2. Рассказ о том, как познакомились сэр Басси и мистер Парэм

   Когда лет пять-шесть назад мистер Парэм впервые встретился с сэром Басси, великий финансист как будто проявлял умеренный, но все же определенный интерес к духовным ценностям.
   На обеде без дам, который давал в ресторане Риальто Себрайт Смит, мистер Парэм говорил о Микеланджело и Боттичелли. Обед этот был одной из тех поразительных смесей, как их называл мистер Парэм, которые так удавались Себрайту Смиту, сам же хозяин в узком кругу называл их «побоищем».
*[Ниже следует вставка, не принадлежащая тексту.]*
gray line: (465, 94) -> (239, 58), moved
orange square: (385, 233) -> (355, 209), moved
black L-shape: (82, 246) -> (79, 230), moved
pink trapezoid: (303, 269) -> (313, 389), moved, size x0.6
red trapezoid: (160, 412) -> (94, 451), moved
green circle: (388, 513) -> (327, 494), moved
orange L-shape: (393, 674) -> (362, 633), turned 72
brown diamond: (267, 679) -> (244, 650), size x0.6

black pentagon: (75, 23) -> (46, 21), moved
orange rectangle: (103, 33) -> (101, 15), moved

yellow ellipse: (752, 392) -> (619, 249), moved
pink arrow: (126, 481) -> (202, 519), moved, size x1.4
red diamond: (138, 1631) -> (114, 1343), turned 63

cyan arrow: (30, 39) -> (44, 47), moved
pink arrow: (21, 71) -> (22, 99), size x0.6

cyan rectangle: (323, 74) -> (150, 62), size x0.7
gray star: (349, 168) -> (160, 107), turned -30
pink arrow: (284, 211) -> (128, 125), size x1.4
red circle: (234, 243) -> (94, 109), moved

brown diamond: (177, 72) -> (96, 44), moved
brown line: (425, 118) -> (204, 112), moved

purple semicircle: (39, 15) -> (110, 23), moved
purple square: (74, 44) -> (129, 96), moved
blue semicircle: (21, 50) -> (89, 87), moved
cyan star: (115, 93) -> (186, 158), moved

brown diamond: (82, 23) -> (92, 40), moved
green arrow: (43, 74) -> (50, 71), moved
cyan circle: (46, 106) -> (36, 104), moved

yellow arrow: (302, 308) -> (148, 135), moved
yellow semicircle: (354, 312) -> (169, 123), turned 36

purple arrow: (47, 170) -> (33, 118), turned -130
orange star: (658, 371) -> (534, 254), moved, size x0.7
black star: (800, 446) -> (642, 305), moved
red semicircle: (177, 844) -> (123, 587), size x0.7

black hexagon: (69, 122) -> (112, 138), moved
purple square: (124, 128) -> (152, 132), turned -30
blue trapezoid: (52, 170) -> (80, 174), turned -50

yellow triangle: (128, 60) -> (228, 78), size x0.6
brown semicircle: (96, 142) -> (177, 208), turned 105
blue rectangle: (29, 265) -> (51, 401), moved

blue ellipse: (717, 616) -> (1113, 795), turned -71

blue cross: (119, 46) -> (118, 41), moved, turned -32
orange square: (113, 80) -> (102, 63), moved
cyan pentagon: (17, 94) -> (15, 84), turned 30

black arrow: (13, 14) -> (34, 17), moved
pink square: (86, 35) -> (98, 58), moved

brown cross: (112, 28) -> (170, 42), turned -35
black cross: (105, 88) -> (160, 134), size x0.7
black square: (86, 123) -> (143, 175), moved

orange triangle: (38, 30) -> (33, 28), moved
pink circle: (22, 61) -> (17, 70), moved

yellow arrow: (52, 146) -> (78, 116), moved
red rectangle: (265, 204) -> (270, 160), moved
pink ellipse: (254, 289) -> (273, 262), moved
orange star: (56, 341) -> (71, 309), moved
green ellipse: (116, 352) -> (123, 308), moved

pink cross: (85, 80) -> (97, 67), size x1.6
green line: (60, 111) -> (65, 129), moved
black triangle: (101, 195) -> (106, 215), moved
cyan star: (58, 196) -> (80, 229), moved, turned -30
   Себрайт Смит был вечно перед кем-нибудь в долгу за оказанное ему гостеприимство и относился к своим светским обязанностям весьма легкомысленно; когда же их накапливалось так много, что они начинали его тяготить, он, дабы отделаться, безжалостно обрушивал на друзей и знакомых обеды и завтраки, следовавшие один за другим со скоростью пулеметной очереди. Вот почему он втайне так величал эти сборища. Его ничуть не заботило, если общество оказывалось разношерстное, он верил, что в шампанском можно утопить все споры, а мистер Парэм с его современным либеральным и притом весьма просвещенным умом находил эти пиры восхитительно всеобъемлющими.
   Нет лучших слушателей, чем те, которым почему-либо не по себе, и мистер Парэм – бездонный кладезь знаний – дал себе волю. Он так интересно говорил о Боттичелли, что не столь бескорыстный человек сделал бы на его месте из этого книжку и заработал бы фунтов сорок – пятьдесят. Сэр Басси слушал с таким видом, который всякому, кто его не знал, показался бы злобным. На самом же деле, когда он был чем-нибудь заинтересован или поглощен какой-нибудь новой затеей, у него просто опускался левый уголок рта.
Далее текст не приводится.